Mencungkil mata yang kedua rasanya lebih sulit. Tanganku gemetar, dan aku menusuk bola mataku dengan ujung sendok tiga kali sebelum berhasil menempatkannya di posisi yang tepat. Setelah mataku menggantung keluar, aku meraba-raba mencari gunting untuk menggunting syaraf. Akan tetapi, rupanya masih ada darah kering yang menempel di gunting dan membuatnya tumpul. 

Apa kau ingat ketika membuat prakarya saat masih kecil, kau menggunting begitu banyak kertas, dan satu kali, bilah gunting tidak menggunting lembaran kertas sehingga kertas itu hanya terjepit di antaranya? Itulah yang terjadi. Aku tak kunjung berhasil memotong syaraf optik yang menggantung bola mata di depan pipiku karena bilah guntingnya menempel dan tersangkut. Ketika aku dengan panik mencoba menarik-nariknya, aku nyaris terpeleset oleh darah di lantai.

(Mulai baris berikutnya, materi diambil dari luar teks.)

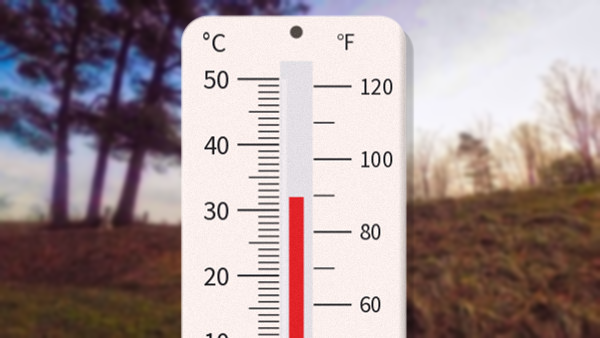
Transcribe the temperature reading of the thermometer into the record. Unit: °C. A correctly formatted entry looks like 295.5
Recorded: 32
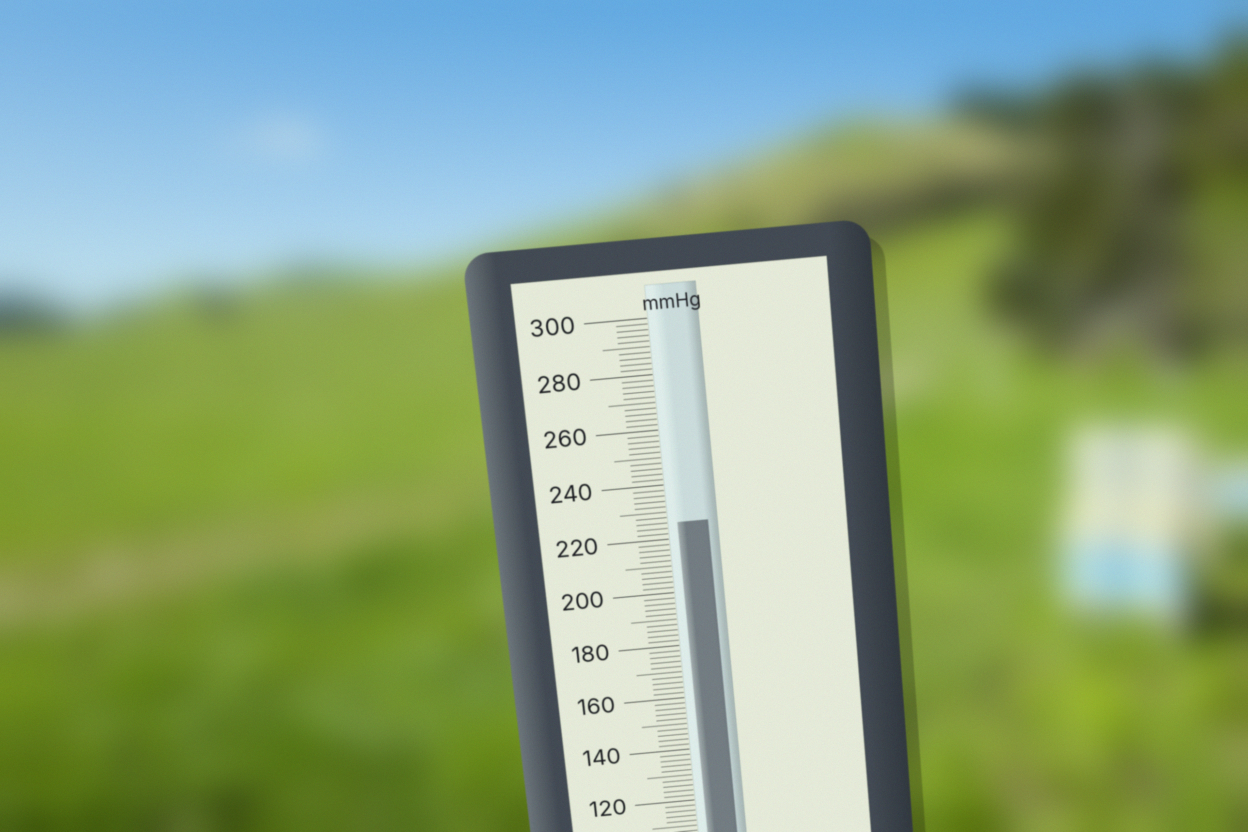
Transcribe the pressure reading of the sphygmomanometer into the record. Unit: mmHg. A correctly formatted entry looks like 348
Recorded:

Berat gunting yang menggantung di depan wajahku sangat menyakitkan. Jadi, aku memutuskan untuk menarik bola mataku dan syarafnya sekuat tenaga. Aku menarik dan menarik, merasakan daging dan syaraf tercerabut putus dari dalam kepalaku. Cairan kental dan darah muncrat kemana-mana.

Ketika aku mendengar bola mataku jatuh ke lantai, aku tahu semuanya sudah selesai. Aku tahu aku tak perlu lagi hidup sambil melihat kekacauan yang diciptakan semua orang di sekitarku. Kelegaan melanda diriku, dan saat aku berbaring di lantai kamar mandi yang dingin, aku tersenyum untuk pertama kalinya setelah sekian lama.